Mesmo após abrir capital em 1999, a Nvidia ainda era vista com desconfiança por investidores. Muitos não viam sentido em apostar em mais uma fabricante de chips gráficos, num setor repleto de fracassos. O que fez a diferença foi Jensen — seu trabalho incansável e sua capacidade de enxergar oportunidades antes de todo mundo.
Ele foi um dos primeiros a entender que o mercado de games para PC superaria o de estações de trabalho. Também vislumbrou que chips gráficos poderiam ser programáveis, como CPUs, e que esse potencial abriria novos horizontes. A Nvidia então criou o conceito de GPU como unidade de processamento geral — uma revolução no setor.

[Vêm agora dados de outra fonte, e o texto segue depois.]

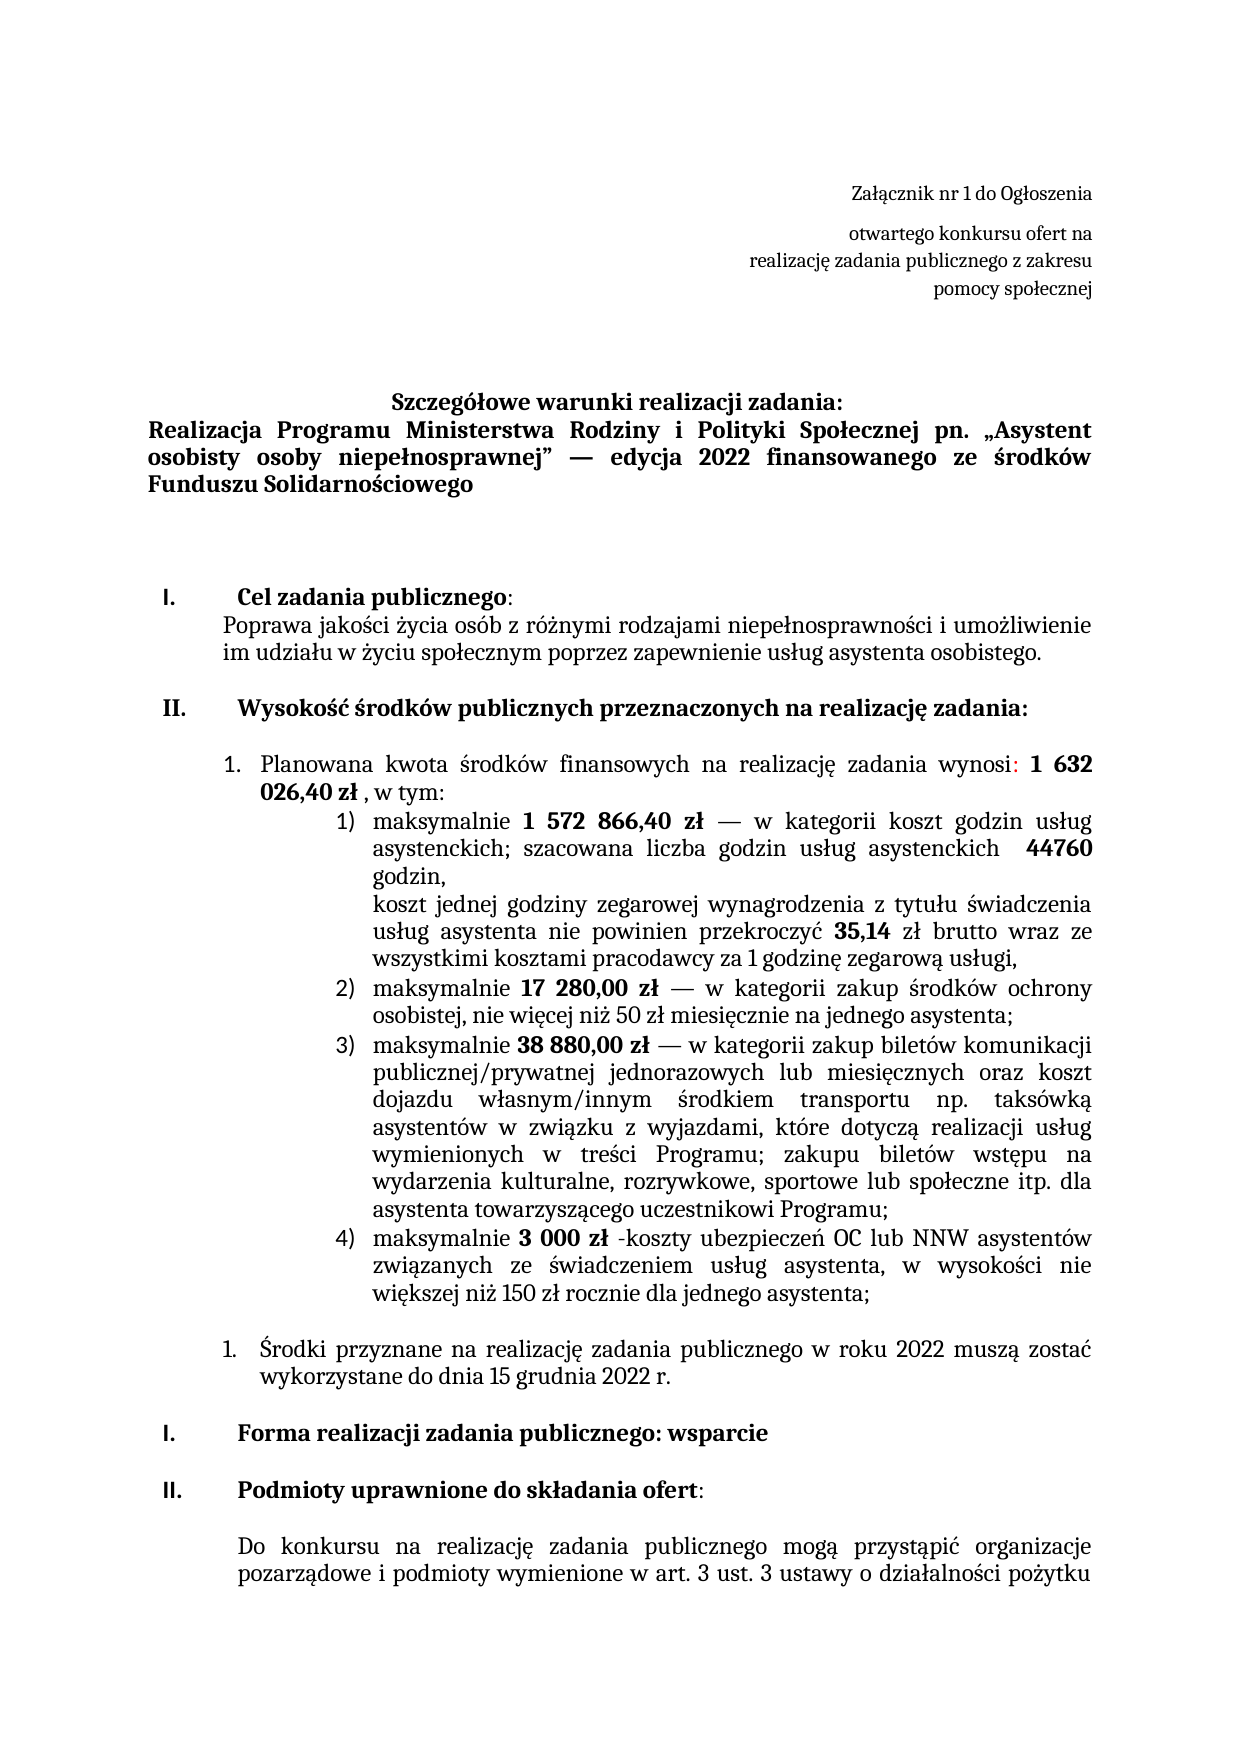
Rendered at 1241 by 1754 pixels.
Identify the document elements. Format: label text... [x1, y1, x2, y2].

list maksymalnie 38 880,00 zł — w kategorii zakup biletów komunikacji publicznej/prywatnej jednorazowych lub miesięcznych oraz koszt dojazdu własnym/innym środkiem transportu np. taksówką asystentów w związku z wyjazdami, które dotyczą realizacji usług wymienionych w treści Programu; zakupu biletów wstępu na wydarzenia kulturalne, rozrywkowe, sportowe lub społeczne itp. dla asystenta towarzyszącego uczestnikowi Programu; [335, 1030, 1093, 1223]
list maksymalnie 3 000 zł -koszty ubezpieczeń OC lub NNW asystentów związanych ze świadczeniem usług asystenta, w wysokości nie większej niż 150 zł rocznie dla jednego asystenta; [335, 1224, 1093, 1307]
text Realizacja Programu Ministerstwa Rodziny i Polityki Społecznej pn. „Asystent osobisty osoby niepełnosprawnej” — edycja 2022 finansowanego ze środków Funduszu Solidarnościowego [148, 417, 1093, 499]
list Środki przyznane na realizację zadania publicznego w roku 2022 muszą zostać wykorzystane do dnia 15 grudnia 2022 r. [223, 1336, 1093, 1390]
text otwartego konkursu ofert na realizację zadania publicznego z zakresu pomocy społecznej [738, 222, 1093, 301]
list Forma realizacji zadania publicznego: wsparcie [162, 1418, 1093, 1447]
text Załącznik nr 1 do Ogłoszenia [148, 182, 1093, 206]
list maksymalnie 17 280,00 zł — w kategorii zakup środków ochrony osobistej, nie więcej niż 50 zł miesięcznie na jednego asystenta; [335, 973, 1093, 1029]
list maksymalnie 1 572 866,40 zł — w kategorii koszt godzin usług asystenckich; szacowana liczba godzin usług asystenckich 44760 godzin, [335, 807, 1093, 890]
list Podmioty uprawnione do składania ofert: [162, 1476, 1093, 1504]
list Planowana kwota środków finansowych na realizację zadania wynosi: 1 632 026,40 zł , w tym: [223, 750, 1093, 806]
list Wysokość środków publicznych przeznaczonych na realizację zadania: [162, 694, 1093, 722]
text Poprawa jakości życia osób z różnymi rodzajami niepełnosprawności i umożliwienie im udziału w życiu społecznym poprzez zapewnienie usług asystenta osobistego. [223, 612, 1093, 666]
text koszt jednej godziny zegarowej wynagrodzenia z tytułu świadczenia usług asystenta nie powinien przekroczyć 35,14 zł brutto wraz ze wszystkimi kosztami pracodawcy za 1 godzinę zegarową usługi, [373, 891, 1093, 973]
list Cel zadania publicznego: [162, 582, 1093, 611]
text Do konkursu na realizację zadania publicznego mogą przystąpić organizacje pozarządowe i podmioty wymienione w art. 3 ust. 3 ustawy o działalności pożytku [237, 1533, 1093, 1587]
text Szczegółowe warunki realizacji zadania: [148, 389, 1093, 416]
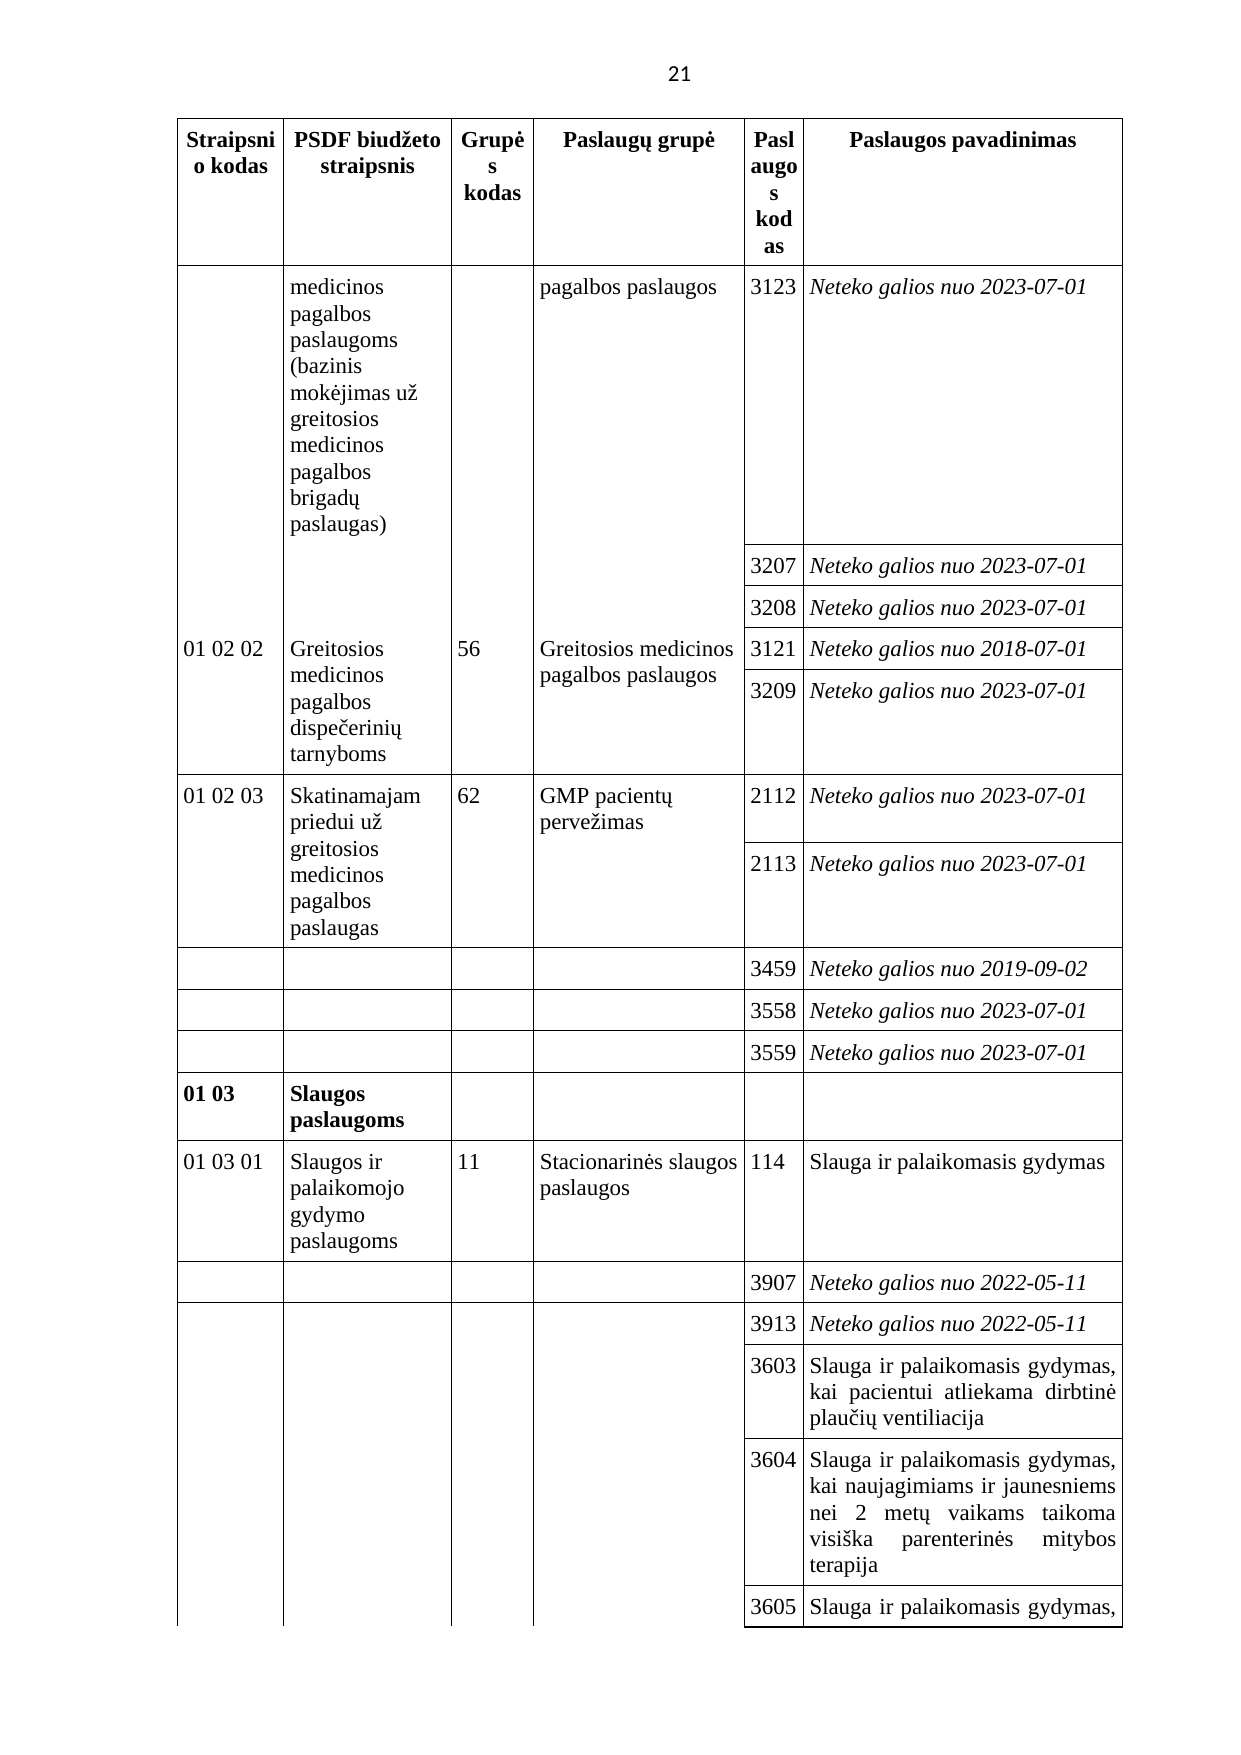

Mais importante, Jensen foi um dos primeiros a perceber que as GPUs tinham um papel-chave a desempenhar na inteligência artificial. O mesmo hardware otimizado para gráficos em jogos também era incrivelmente eficaz para executar os cálculos matriciais usados em redes neurais. Anos antes da popularização da IA, ele já apostava que o “deep learning” seria gigantesco. Em 2013, disse aos executivos: “Temos que mergulhar de cabeça nisso”. Poucos entendiam do que ele falava.
Naquela época, a Nvidia valia US$ 8 bilhões e suas ações estavam estagnadas. Investidores queriam que a empresa gastasse US$ 1 bilhão recomprando ações, achando que não havia mais futuro promissor. Mas Jensen fez o oposto: investiu bilhões em pesquisa, desenvolvimento e estrutura voltada para IA — mesmo sem retorno imediato.
Sem essa aposta ousada e solitária, talvez o fenômeno da IA, incluindo o ChatGPT, não tivesse ocorrido como e quando aconteceu. As GPUs da Nvidia tornaram o aprendizado profundo viável em escala, e só foram desenvolvidas com essa qualidade porque havia alguém como Jensen no comando.
Para Kim, só uma pessoa no mundo poderia ter conduzido a Nvidia até aqui. E não foi um caminho fácil. Mas para que uma startup de chips gráficos se tornasse a empresa mais valiosa do mundo, não havia outra maneira.